On Fri, Jul 07, 2023 at 08:50:49AM -0600, Sam Hartman wrote:
> 
> TL;DR:
> It looks like if we do not want to encode merged /usr into the bootstrap
> protocol, we must  keep some aliases and cannot move all files in
> data.tar.

Reading both of your recent mails left me very confused. It is now
obvious to me that we have a misunderstanding (at least one) and I am
not exactly sure how we can get to a point where we talk about the same
things.

In your second mail, you classify 3C (the one about not changing the
bootstrap protocol by adding aliasing symlinks to base-files) as a
category 1 solution (where we leave some files in their aliased location
to facilitate bootstrap). In reality, 3C is fully incompatible with
category 1 as the premise of 3C is that every essential package has all
of its files moved. This directly contradicts your TL;DR here.

Let me try to ignore much of the past conversation and instead explain
the bootstrap-relevant part of the transition plan that I see as
favourable (i.e. 3C). Consider this an opinionated presentation for one
of multiple ways to move forward.

We first move towards a category 1 solution where we move files to their
canonical locations as much as possible without breaking the current way
of bootstrapping that relies on either pre-creating the symlinks
(debootstrap) or usrmerge.postinst (mmdebstrap, cdebootstrap). This
process has lots of non-obvious details that I'll skip for the sake of
the bootstrap topic here. Let us for a moment assume that we'd manage to
get to this category 1 solution where most files (in essential packages)
have moved their files to canonical locations and we're left with some
packages (e.g. libc6, dash, util-linux, ...) that could not move their
files.

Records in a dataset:
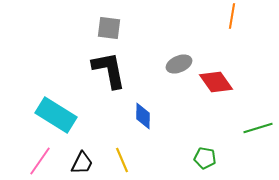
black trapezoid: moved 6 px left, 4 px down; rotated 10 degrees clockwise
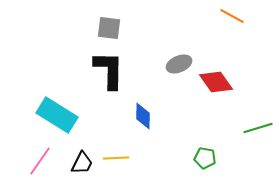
orange line: rotated 70 degrees counterclockwise
black L-shape: rotated 12 degrees clockwise
cyan rectangle: moved 1 px right
yellow line: moved 6 px left, 2 px up; rotated 70 degrees counterclockwise
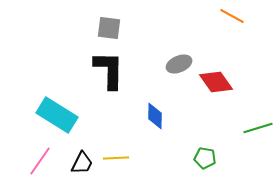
blue diamond: moved 12 px right
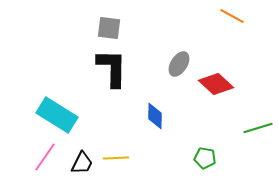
gray ellipse: rotated 35 degrees counterclockwise
black L-shape: moved 3 px right, 2 px up
red diamond: moved 2 px down; rotated 12 degrees counterclockwise
pink line: moved 5 px right, 4 px up
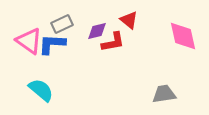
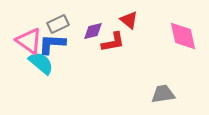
gray rectangle: moved 4 px left
purple diamond: moved 4 px left
cyan semicircle: moved 27 px up
gray trapezoid: moved 1 px left
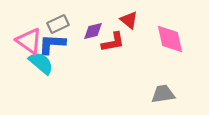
pink diamond: moved 13 px left, 3 px down
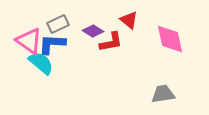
purple diamond: rotated 45 degrees clockwise
red L-shape: moved 2 px left
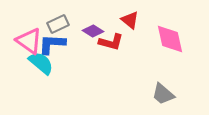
red triangle: moved 1 px right
red L-shape: rotated 25 degrees clockwise
gray trapezoid: rotated 130 degrees counterclockwise
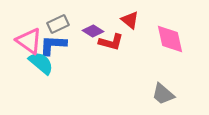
blue L-shape: moved 1 px right, 1 px down
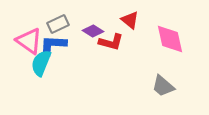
cyan semicircle: rotated 108 degrees counterclockwise
gray trapezoid: moved 8 px up
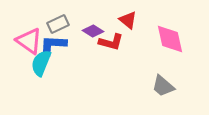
red triangle: moved 2 px left
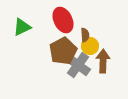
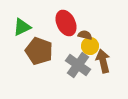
red ellipse: moved 3 px right, 3 px down
brown semicircle: rotated 72 degrees counterclockwise
brown pentagon: moved 24 px left; rotated 24 degrees counterclockwise
brown arrow: rotated 15 degrees counterclockwise
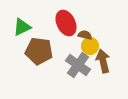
brown pentagon: rotated 12 degrees counterclockwise
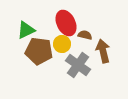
green triangle: moved 4 px right, 3 px down
yellow circle: moved 28 px left, 2 px up
brown arrow: moved 10 px up
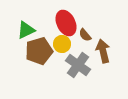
brown semicircle: rotated 144 degrees counterclockwise
brown pentagon: rotated 24 degrees counterclockwise
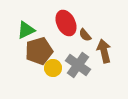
yellow circle: moved 9 px left, 24 px down
brown arrow: moved 1 px right
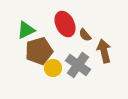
red ellipse: moved 1 px left, 1 px down
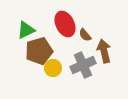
gray cross: moved 5 px right; rotated 30 degrees clockwise
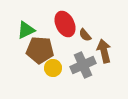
brown pentagon: moved 1 px right, 1 px up; rotated 20 degrees clockwise
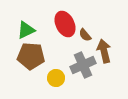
brown pentagon: moved 9 px left, 6 px down
yellow circle: moved 3 px right, 10 px down
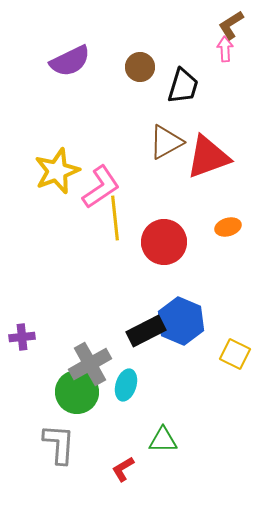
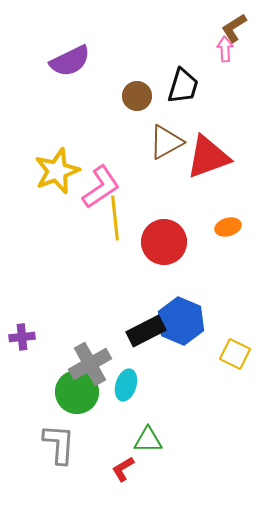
brown L-shape: moved 3 px right, 3 px down
brown circle: moved 3 px left, 29 px down
green triangle: moved 15 px left
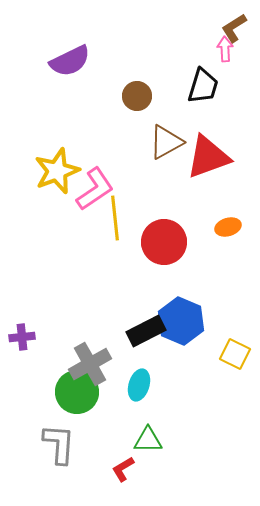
black trapezoid: moved 20 px right
pink L-shape: moved 6 px left, 2 px down
cyan ellipse: moved 13 px right
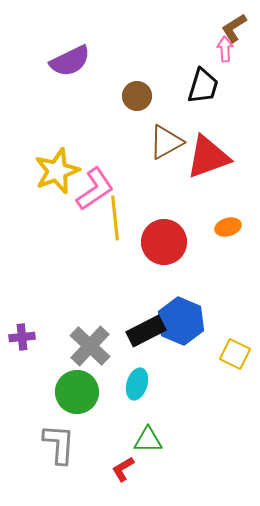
gray cross: moved 18 px up; rotated 18 degrees counterclockwise
cyan ellipse: moved 2 px left, 1 px up
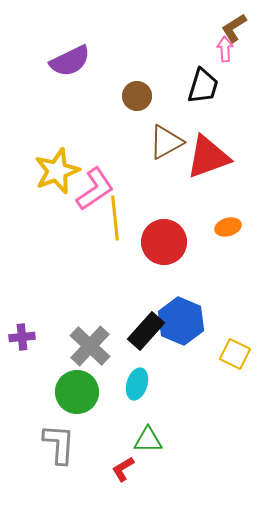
black rectangle: rotated 21 degrees counterclockwise
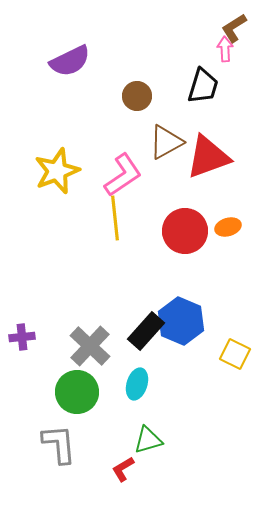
pink L-shape: moved 28 px right, 14 px up
red circle: moved 21 px right, 11 px up
green triangle: rotated 16 degrees counterclockwise
gray L-shape: rotated 9 degrees counterclockwise
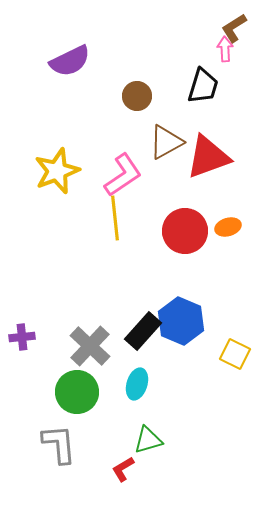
black rectangle: moved 3 px left
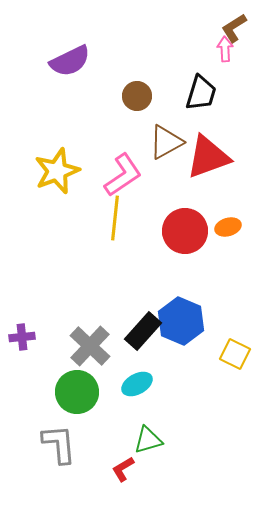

Task set:
(1) In the mailing list message about merged /usr, what is stated to be the premise of 3C?
(2) Carry on the mailing list message about merged /usr, starting right after its final sentence.

Results of the tasks:
(1) Every essential package has all of its files moved.

(2)
There is one aspect, I want to get into more detail as it is partially
relevant to bootstrapping and this is protecting the aliasing symlinks
(DEP17-P9). Here, I am selecting DEP17-M4 as the relevant mitigation.
That amounts to adding a usrmerge-support package that creates
protective diversions for the aliasing symbolic links and assigns them
to base-files. Both base-files and any package that moves files out of
aliased locations has to gain Pre-Depends: usrmerge-support in order for
this method to be effective. So we'll likely see debhelper's
${misc:Pre-Depends} that we added for multiarch-support return.

Until this point, we can still decide whether we do 3B or 3C and I am
explaining what happens in the 3C choice now.

Concurrently with the earlier changes, we modify debootstrap.
debootstrap requires uploads to bookworm and bullseye anyway, because we
will have to change --variant=buildd to become merged for trixie and
forward while currently debootstrap always creates --variant=buildd as
unmerged. On top of this necessary change, we add a change relevant to
3C. Currently, debootstrap creates the aliasing symbolic links prior to
the initial package unpack. I want to swap these operations. In doing it
afterwards, debootstrap cannot just create the symlinks but may have to
perform an actual merge in much the same way that usrmerge does now
except for dropping the atomicity requirement (as we don't need that in
the bootstrap setting). Other than that, this change is fully backwards
compatible (since bootstrapping as unmerged and the installing usrmerge
also works) and will continue to debootstrap a merged bullseye, bookworm
and trixie in the same way as before. I'll get into why we do this in a
moment.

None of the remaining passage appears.